Hitler’s Wehrmacht, 1935-1945

Rolf-Dieter Müller, trans. by Janice Ancker

University Press of Kentucky, Lexington, Kentucky, 2016, 248 pages

Book Review published on: July 14, 2017

The Wehrmacht, the armed forces of the Hitler’s Third Reich, achieved a uniquely prominent and embattled position in modern military history. During the “blitzkrieg era” from 1939 to 1941, they seemed the epitome of revolutionary innovation, professional skill, and battlefield effectiveness. However, even in the latter years of Hitler’s empire, when overwhelmed by the power of Soviet Union and the Western Allies, the German soldier’s dogged defensive efforts earned them the grudging respect of their enemies. It has only been in the last several decades that we have become increasingly aware of how ramshackle and poorly coordinated the German war effort was. A much darker revelation was the German military’s deep involvement in the genocidal crimes of the National Socialist regime. Thus, even though historian Rolf-Dieter Müller concedes that the Wehrmacht has been the most heavily studied military force in history, there is enough new scholarship to justify another book on the topic.

Müller’s Hitler’s Wehrmacht is a thematic overview of that scholarship. Across seven chapters, he considers topics as diverse as the German soldier’s “front experience,” the “war of the factories,” and the German army’s role in Third Reich’s “war of annihilation” against the Jews and others.

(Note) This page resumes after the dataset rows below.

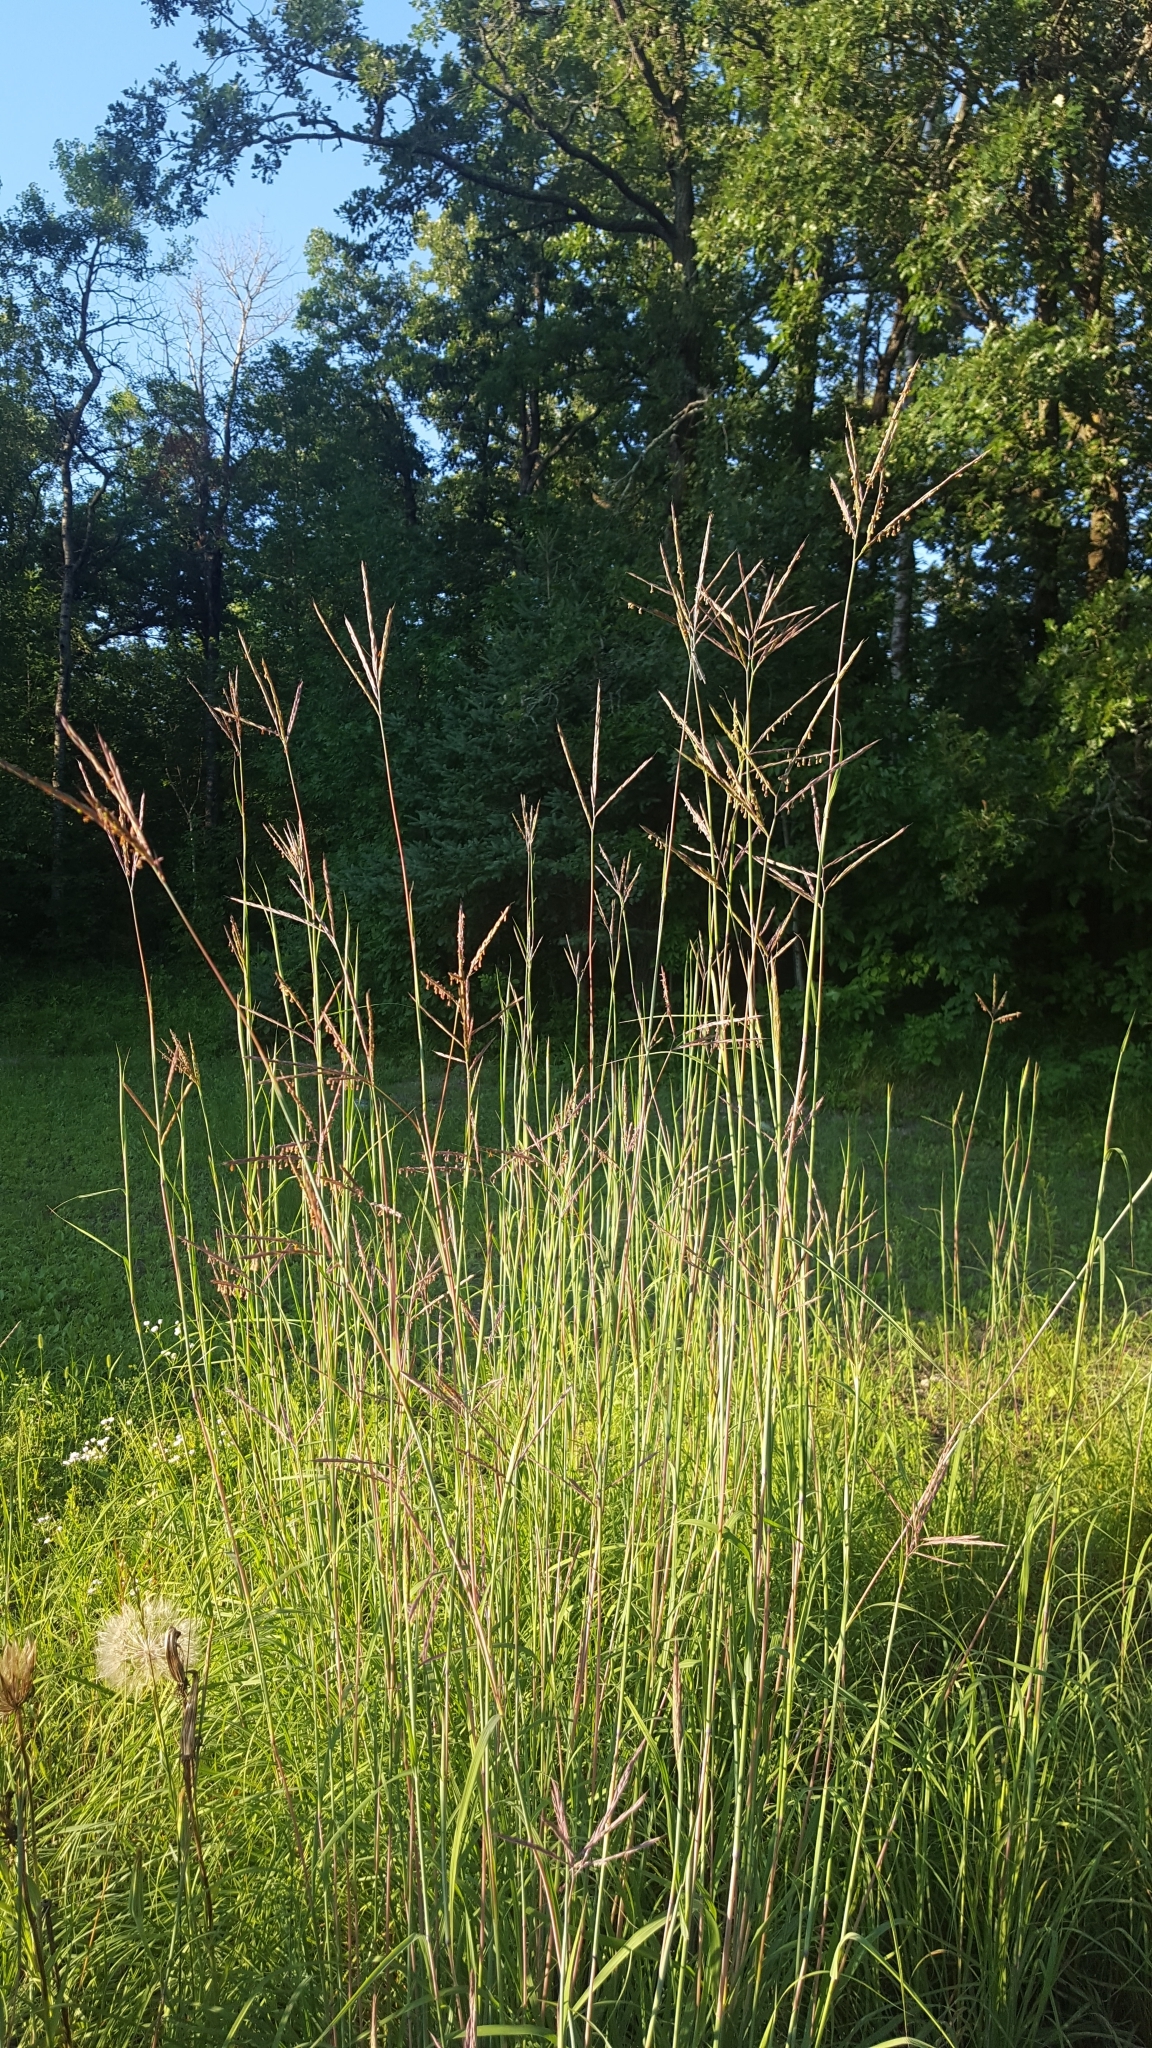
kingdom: Plantae
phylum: Tracheophyta
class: Liliopsida
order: Poales
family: Poaceae
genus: Andropogon
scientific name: Andropogon gerardi
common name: Big bluestem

For the military professional, the opening chapter is probably most important as it considers the integration of the German military into the National Socialist state. The key issue is Hitler’s bid to break with centuries of Prusso-German tradition by changing the command structure and ethos of the armed forces.

The weakest chapter is probably his last, as Müller offers a forty-four page thumbnail review of the Wehrmacht’s military operations. Müller seems far less comfortable in describing battles and campaigns as he is in reviewing the organizational and social issues. And, while there are problems with editing and translation throughout the book, they are most apparent here. In the first place, there are inconsistencies. The “Third Panzerarmee” on one page becomes the “Third Tank Army” a few pages later. There are also technical glitches; the airborne attack on Crete is described as being conducted by “motorized gliders.” Worse, in considering the final battles around of Berlin, we encounter this sentences like this: “A contributing factor was the successful attack by the 1st Ukrainian Front at the Lausitz–Neisse River near Moscow.” (Moscow is over one thousand miles from Berlin and the rivers listed here.)

For the reader willing to overlook these hiccups, the books promises a concise overview of current and emerging scholarship on a provocative topic.